Required work
Convert the listing, from the line containing "family: Noctuidae" through the end of the listing, both included, into a JSON list of strings, one string per line, omitting blank lines.

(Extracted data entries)
=======

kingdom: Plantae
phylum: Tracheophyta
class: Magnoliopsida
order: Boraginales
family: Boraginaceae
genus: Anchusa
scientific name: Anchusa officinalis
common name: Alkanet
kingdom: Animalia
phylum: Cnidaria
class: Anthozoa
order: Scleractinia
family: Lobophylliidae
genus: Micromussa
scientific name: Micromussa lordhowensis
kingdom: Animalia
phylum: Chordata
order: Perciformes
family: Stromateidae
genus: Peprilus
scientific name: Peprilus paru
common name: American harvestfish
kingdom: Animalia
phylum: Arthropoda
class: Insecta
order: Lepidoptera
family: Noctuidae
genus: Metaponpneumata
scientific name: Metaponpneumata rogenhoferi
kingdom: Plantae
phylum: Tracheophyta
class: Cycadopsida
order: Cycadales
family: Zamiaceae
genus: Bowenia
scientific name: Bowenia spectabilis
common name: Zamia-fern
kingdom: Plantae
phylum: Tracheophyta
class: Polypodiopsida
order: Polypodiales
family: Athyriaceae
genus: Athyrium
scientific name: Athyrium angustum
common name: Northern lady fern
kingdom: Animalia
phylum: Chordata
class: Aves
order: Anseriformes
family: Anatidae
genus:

=======

Expected answer
[
  "family: Noctuidae",
  "genus: Metaponpneumata",
  "scientific name: Metaponpneumata rogenhoferi",
  "kingdom: Plantae",
  "phylum: Tracheophyta",
  "class: Cycadopsida",
  "order: Cycadales",
  "family: Zamiaceae",
  "genus: Bowenia",
  "scientific name: Bowenia spectabilis",
  "common name: Zamia-fern",
  "kingdom: Plantae",
  "phylum: Tracheophyta",
  "class: Polypodiopsida",
  "order: Polypodiales",
  "family: Athyriaceae",
  "genus: Athyrium",
  "scientific name: Athyrium angustum",
  "common name: Northern lady fern",
  "kingdom: Animalia",
  "phylum: Chordata",
  "class: Aves",
  "order: Anseriformes",
  "family: Anatidae",
  "genus:"
]